「Xboxの現状 ~普及への長期戦略~」Part4 |
「虎視耽耽」
Xboxが現状、不振に陥っている原因をどこかに求めるとすれば、それはMSの対応の遅さに一因がある。だが、それを肯定的に捉えればMSの戦略が慎重になっているためだと言うことができる。オンラインゲームに力を入れているXboxの高性能さと現状のオンラインゲーム市場の未成熟さが生み出すアンバランスを時間が埋めてくれるまでMSは慎重に事を運ぶと予測できる。なぜなら、ゲーム(オンラインゲーム)以外にXbox普及を後押しする要素は何も無いのだから。
PS2が市場に広く普及した理由のひとつとしてDVD再生機能がついていたことは見逃せない要素だ。ゲームだけではなく、その他の用途にも使えるハードだったからこそ発売当初、対応ソフトがそれほど無くても数百万台単位で売れていったのだ。ゲームがプレイできるという特長以外にも、ハードに魅力があったからこそ普及を大きく促したのである。Xboxも同様にDVD再生機能を付けて発売したが、すでにDVD機能を有したPS2が数百万台単位で普及した後であれば、Xboxのハード自体の魅力は薄れてしまう。そのためDVD再生機能を付けていてもあまり普及の手助けにはならなかったのである。だが、MSが実行している慎重策からはハード普及の原動力をオンラインゲームに求めていると感じ取れる。いわばXboxにとってDVD再生機能はおまけなのだ。
MSの慎重策は一方でとても時間が必要な戦略であるというマイナス面を持っている。
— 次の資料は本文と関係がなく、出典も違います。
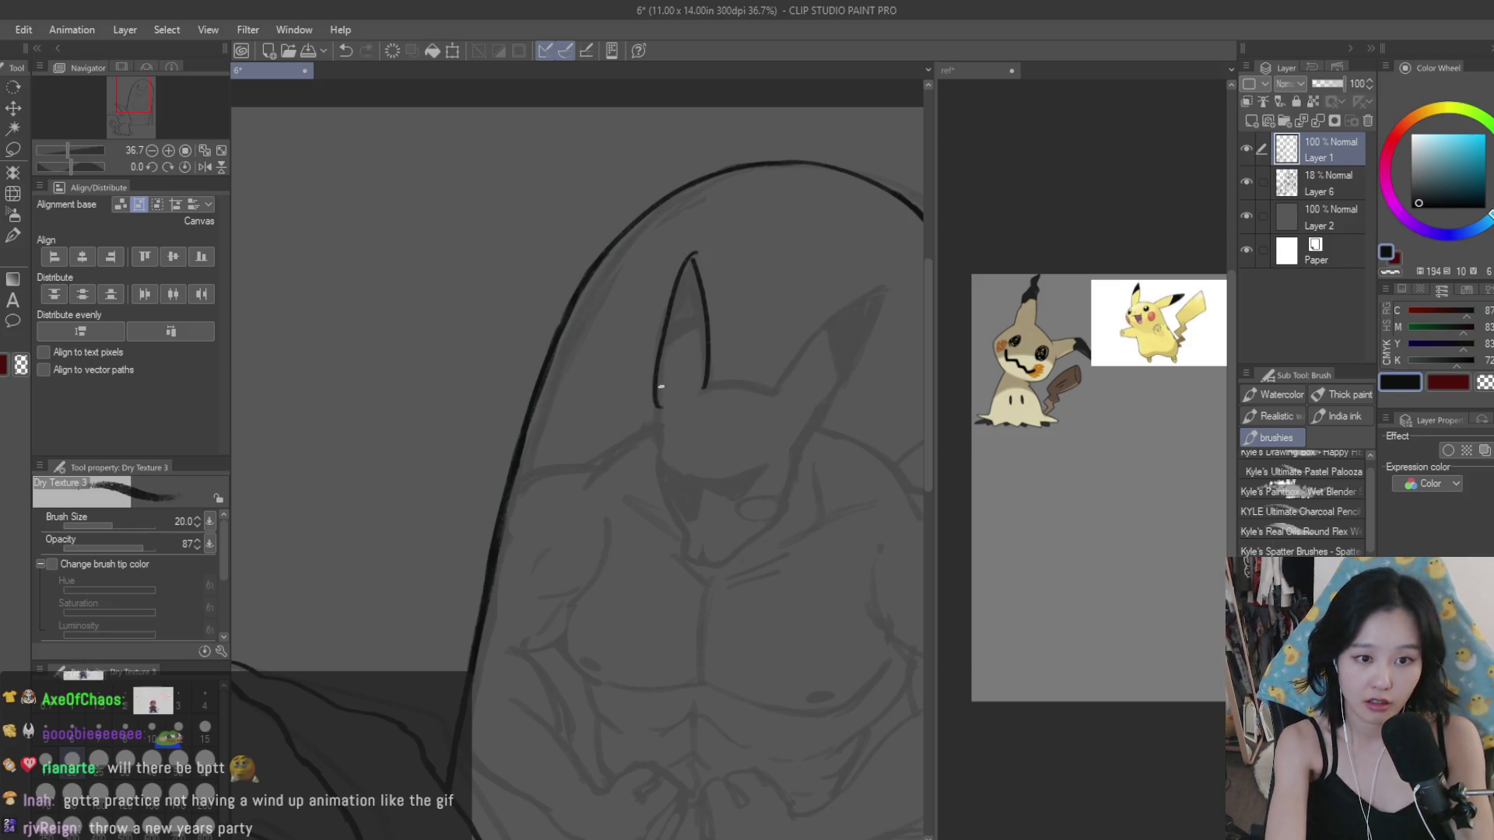
{"action": "scroll", "coordinate": [673, 425], "scroll_direction": "up", "scroll_amount": 2}
{"action": "scroll", "coordinate": [669, 451], "scroll_direction": "up", "scroll_amount": 2}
そのマイナスは確かに小さくない。しかし、Xboxのターゲットは20代前後、詳しく言えば18~35才までの若年層だ。この層が主要なユーザーになるのであれば、MSの戦略も有効となる。それは購買力が10代のものと比べると高く、それだけゲーム機の乗り換えをし易い立場にあるからだ。逆に低年齢層をターゲットにしていれば、彼らの購買力が相対的に見劣りするために、こういった戦略は機能しない可能性が高い。購買力が低ければ“囲い込む”ことができるが、その反対では囲い込みは難しいのだ。乗り換えコストが他の層より下がっている年齢層を狙ったMSは計算高いと言えるだろう。
そもそも、世界最大のソフトメーカーがあっさりゲーム業界で敗北するわけが無い。全世界での普及台数(390万台)は下方修正した数字とはいえ、それを達成するところまでXboxを普及させているのはMSの底力を見た思いがする。期待していた日本では30万台前後と不振に陥っているが、MSは焦っている様子は無い。むしろ、それを挽回するくらいの長期戦略を練っているのではないかと思えるぐらいだ。MSが仕掛けた長い戦いはまだまだ始まったばかりなのである。